Ecological and Economic Impacts of Aquatic Biodiveristy Conservation
by: Lauretta Burke

 

The World Resources Institute, in collaboration with regional partners, is currently conducting an analysis and data consolidation effort examining threats to coral reefs in Southeast Asia. This regional-extent project is a more detailed follow-up to the global Reefs at Risk analysis completed in 1998. Like the global project, Reefs at Risk in Southeast Asia (RRSEA), aims to compensate for the lack of detailed information on the status of coral reefs. RRSEA has four primary goals:
1) Improve the base of information available for examining the threats, status, value, and protection of coral reefs within Southeast Asia, through collecting, revising and integrating information;
2) Model threats to coral reefs based upon population and development patterns, landuse change, and the location and intensity of certain activities known to degrade coral reefs;
3) Develop a geographic information system (GIS)-based tool for more local-level evaluation of development scenarios and related implications for coral reef health and associated economic implications;
4) Raise awareness about human threats to coral reefs through wide dissemination of integrated data sets, model results, a published report, and the GIS planing tool.

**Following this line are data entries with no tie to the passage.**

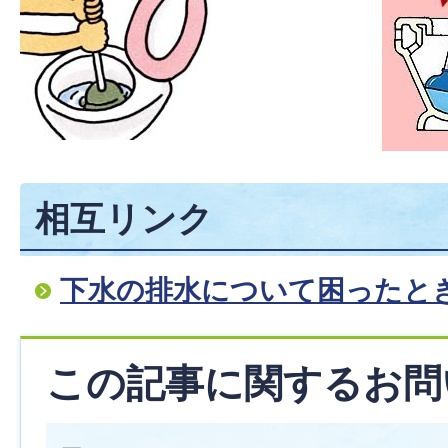
相互リンク
下水の排水について困ったと
この記事に関するお問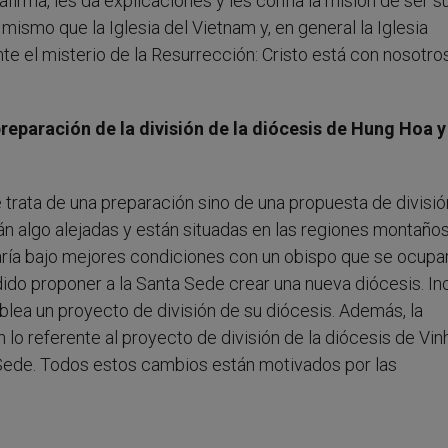
afirma, les da explicaciones y les confía la misión de ser s
mismo que la Iglesia del Vietnam y, en general la Iglesia
te el misterio de la Resurrección: Cristo está con nosotro
eparación de la división de la diócesis de Hung Hoa y
trata de una preparación sino de una propuesta de divisió
n algo alejadas y están situadas en las regiones montaño
zaría bajo mejores condiciones con un obispo que se ocupa
ido proponer a la Santa Sede crear una nueva diócesis. In
lea un proyecto de división de su diócesis. Además, la
lo referente al proyecto de división de la diócesis de Vinh
Sede. Todos estos cambios están motivados por las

The RRSEA project is implemented by WRI, in collaboration with over 20 international, national and local partner institutions, with support from USAID. The presentation will focus on the threat analysis approach and modeling results for SE Asia. All project results and data will be available from on the Internet, www.wri.org, upon completion of the project in the fall of 2001. With support from USAID, a similar project will begin in the Caribbean later this year.